Le Castel Béranger

Le Castel Béranger, immeuble réalisé par Hector Guimard à la fin des années 1890, lance l’Art nouveau à Paris

 

Le Castel Béranger sonne pour beaucoup le début de l’Art nouveau à Paris. Cet immeuble fut en effet réalisé par le célèbre architecte Hector Guimard. Il ne signe pas ici sa première oeuvre mais lance alors véritablement son art. Nous sommes à la fin du XIXe siècle : 1895 !

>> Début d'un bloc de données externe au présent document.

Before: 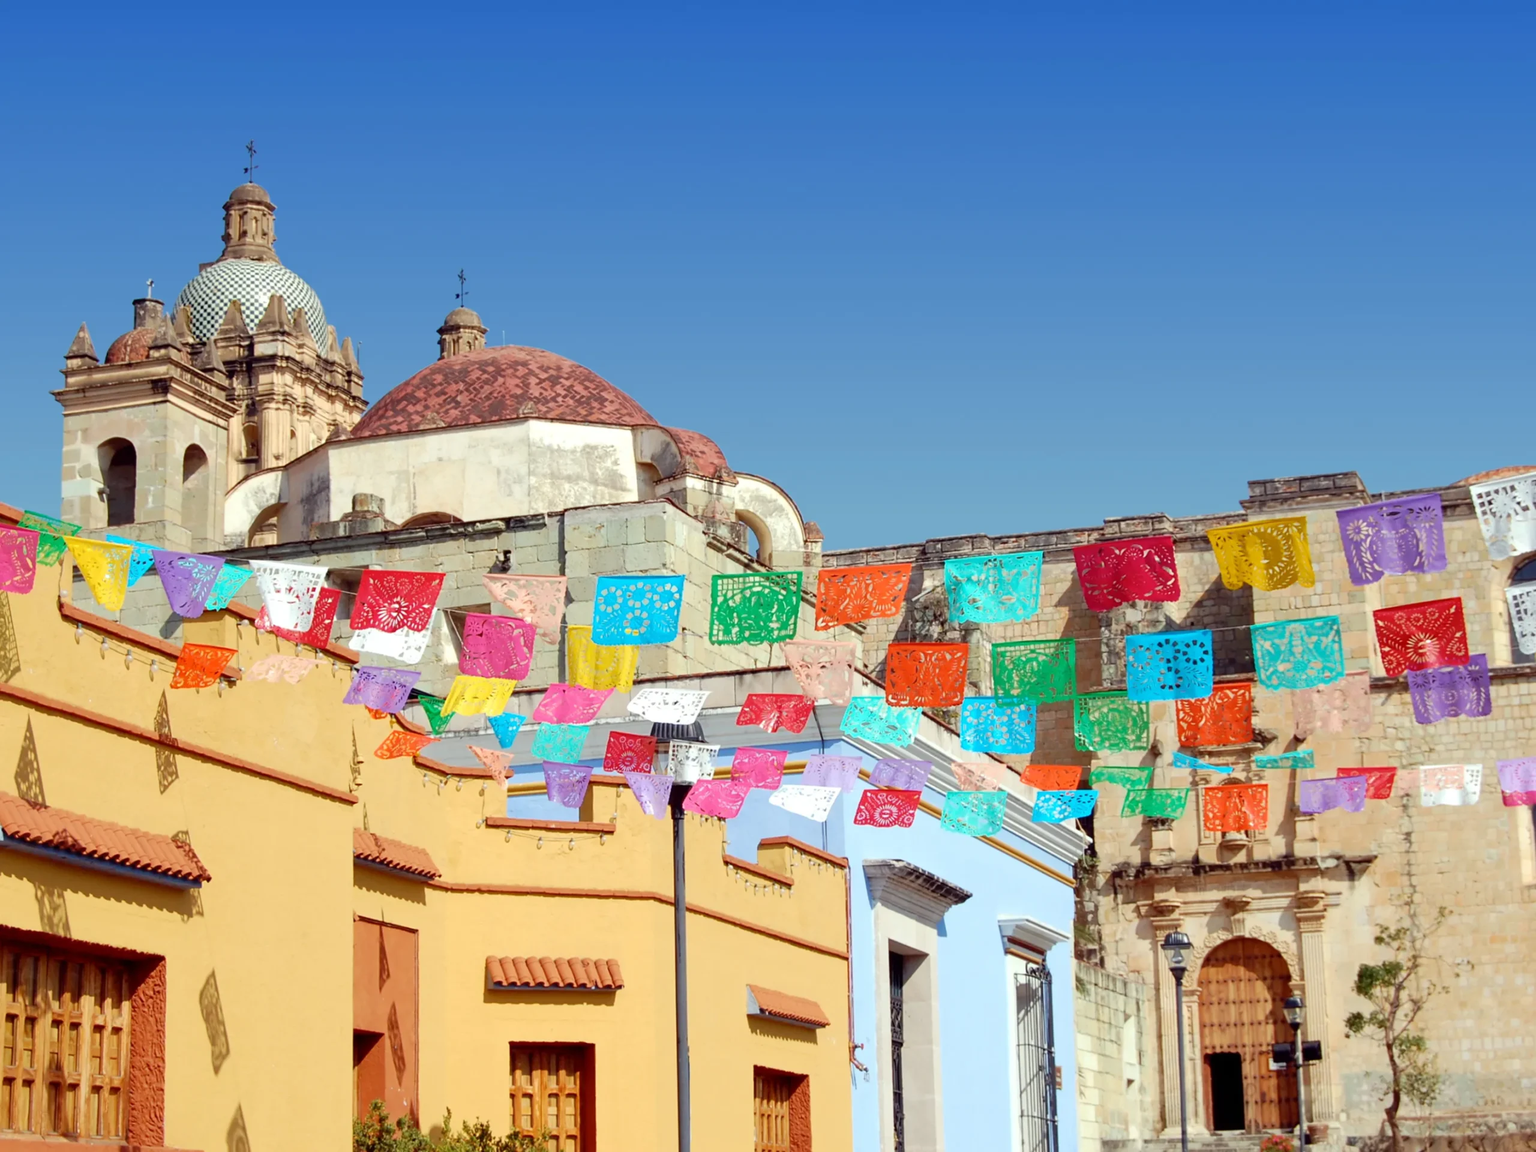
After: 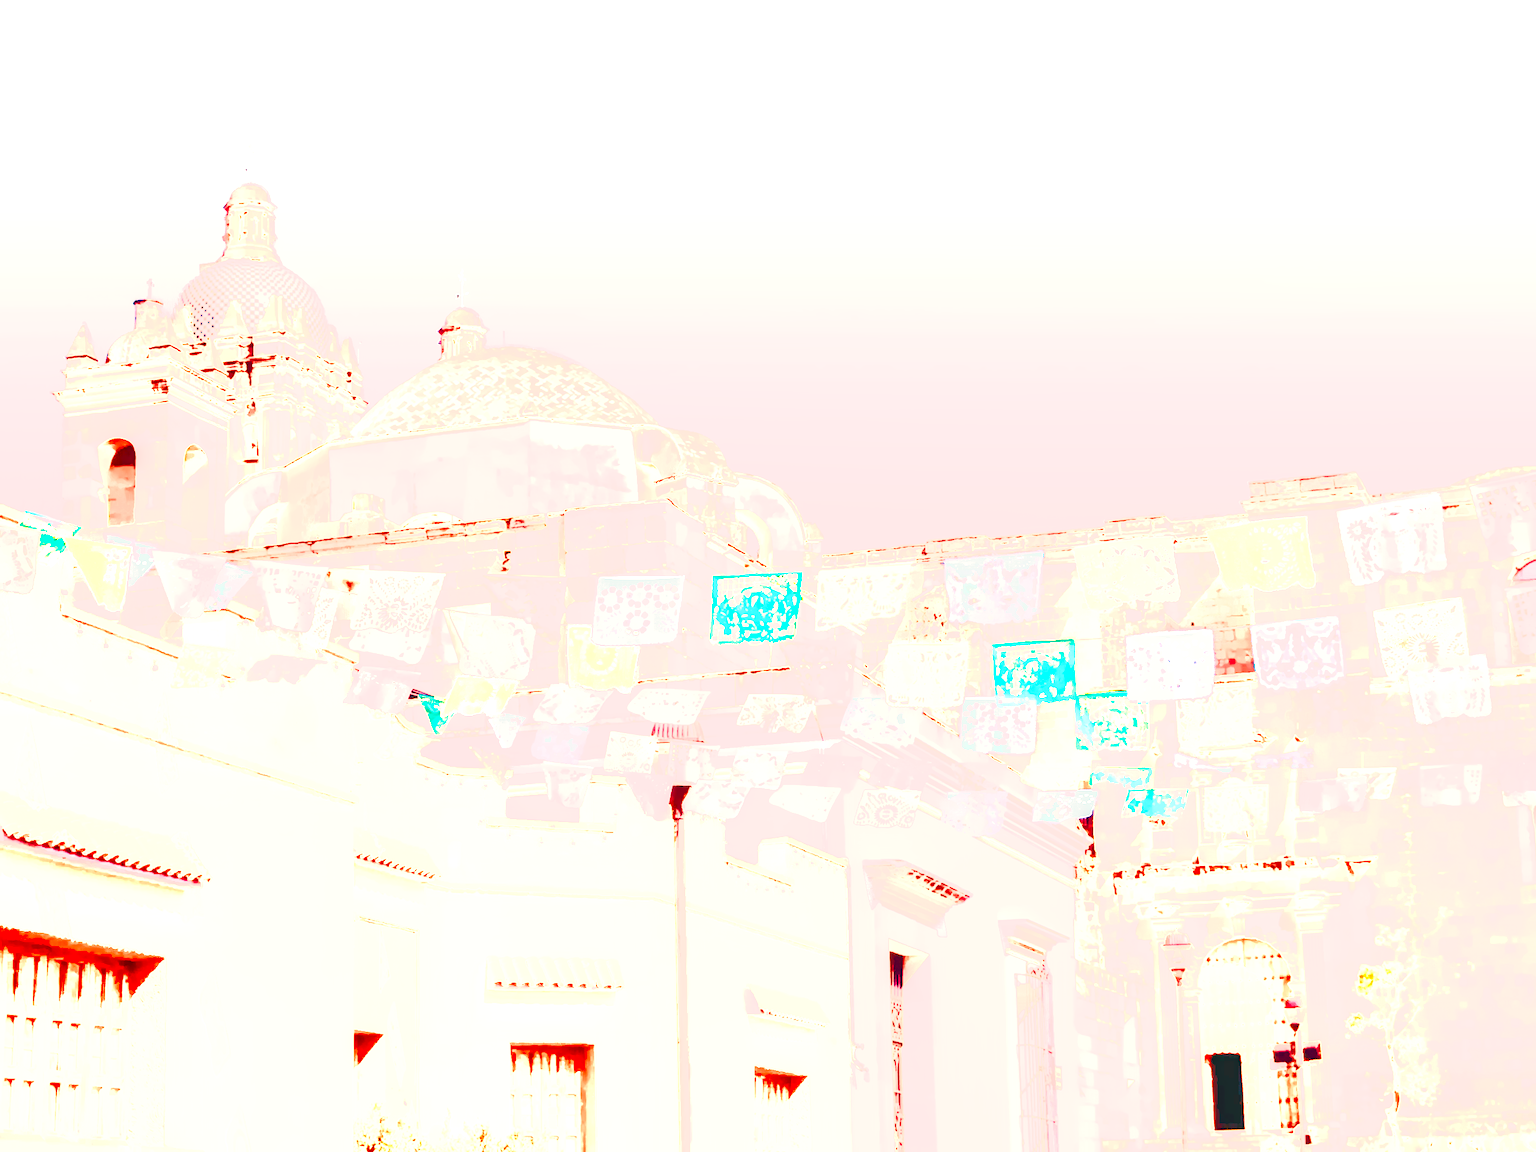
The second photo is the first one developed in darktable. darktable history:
white balance: red 2.229, blue 1.46
highlight reconstruction: method reconstruct color, iterations 1, diameter of reconstruction 64 px
raw chromatic aberrations: on, module defaults
hot pixels: on, module defaults
denoise (profiled): preserve shadows 1.11, scattering 0.121, a [-1, 0, 0], b [0, 0, 0], compensate highlight preservation false
exposure: black level correction 0.001, exposure 0.5 EV, compensate exposure bias true, compensate highlight preservation false
tone equalizer: on, module defaults
color calibration: x 0.37, y 0.382, temperature 4313.32 K
color balance: lift [1.005, 0.99, 1.007, 1.01], gamma [1, 0.979, 1.011, 1.021], gain [0.923, 1.098, 1.025, 0.902], input saturation 90.45%, contrast 7.73%, output saturation 105.91%
color balance rgb: linear chroma grading › global chroma 20%, perceptual saturation grading › global saturation 65%, perceptual saturation grading › highlights 50%, perceptual saturation grading › shadows 30%, perceptual brilliance grading › global brilliance 12%, perceptual brilliance grading › highlights 15%, global vibrance 20%
base curve: curves: ch0 [(0, 0) (0.028, 0.03) (0.121, 0.232) (0.46, 0.748) (0.859, 0.968) (1, 1)]
filmic rgb: black relative exposure -7.75 EV, white relative exposure 4.4 EV, threshold 3 EV, target black luminance 0%, hardness 3.76, latitude 50.51%, contrast 1.074, highlights saturation mix 10%, shadows ↔ highlights balance -0.22%, color science v4 (2020), enable highlight reconstruction true
tone curve: curves: ch0 [(0, 0.081) (0.483, 0.453) (0.881, 0.992)]
levels: levels [0.026, 0.507, 0.987]
shadows and highlights: shadows 37.27, highlights -28.18, soften with gaussian
local contrast: on, module defaults
local contrast #1: highlights 19%, detail 186%
color correction: highlights a* 17.88, highlights b* 18.79
color zones: curves: ch0 [(0.018, 0.548) (0.197, 0.654) (0.425, 0.447) (0.605, 0.658) (0.732, 0.579)]; ch1 [(0.105, 0.531) (0.224, 0.531) (0.386, 0.39) (0.618, 0.456) (0.732, 0.456) (0.956, 0.421)]; ch2 [(0.039, 0.583) (0.215, 0.465) (0.399, 0.544) (0.465, 0.548) (0.614, 0.447) (0.724, 0.43) (0.882, 0.623) (0.956, 0.632)]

Le Castel Béranger fut achevé en 1898.

 

Le Castel Béranger, oeuvre d’Hector Guimard, à peine trentenaire

Bien que fasciné par Eugène Viollet le Duc, Hector Guimard ne se lance pas dans la restauration d’ancienne architecture. Il veut créer la sienne, au milieu des installations d’habitations. Aussi, il intervient  dans le XVIe arrondissement, alors en plein boom. 

Ancien élève de l’Ecole nationale des Arts décoratifs, il a peine trente ans lorsqu’il réalise ce chef d’oeuvre. 

 

La conversion d’Hector Guimard à Bruxelles

Pour la veuve Fournier, il construit au 14 de la rue Jean de la Fontaine un immeuble de rapport. Il devait contenir 36 appartement en totalité. En effet, l’architecte ne se contente pas de dessiner les plans de la façade et de l’organisation de l’ensemble. Il va jusqu’à penser la décoration intérieure (y compris le papier peint), les entrées, les cheminées

Dans le Castel Béranger, l’architecte dessine de nombreuses courbes et lignes cassées. C’est à Bruxelles qu’il trouva son inspiration. Profitant d’une bourse de voyage, il aller passer quelques temps en Belgique. Il y croise l’architecte Victor Horta et reste interloqué par sa maison Tasset, à Bruxelles. Au cours d’une discussion son confrère belge lui lance : “Ce n’est pas la fleur, moi que j’aime à prendre comme élément de décor : c’est la tige !”. C’est une véritable découverte pour Guimard, qui en fera pour la suite de son oeuvre, un principe de base.

La rencontre est telle que de retour de Paris, Guimard renonce au projet initial qu’il avait fait pour le Castel Béranger. Il recommence tout pour proposer cette oeuvre.

 

Un accueil pour le moins contrasté

L’accueil du public fut très différent. En effet, il engendra de nombreuses résistances. D’aucuns oseront la boutade : “C’est la danse des tibias ! C’est l’art des osselets”. 

Ces critiques ne touchèrent guère Hector Guimard qui poursuivit. L’Art nouveau est lancé, puisant dans la nature son inspiration fondammentale. C’est un art qui refuse la symétrie, qui recherche la diversité et la variété des formes pour construire son unité.

Le Castel Béranger trouva également son public. Il fut en effet lauréat du concours des Façades de la Ville de Paris en 1897 – 1898.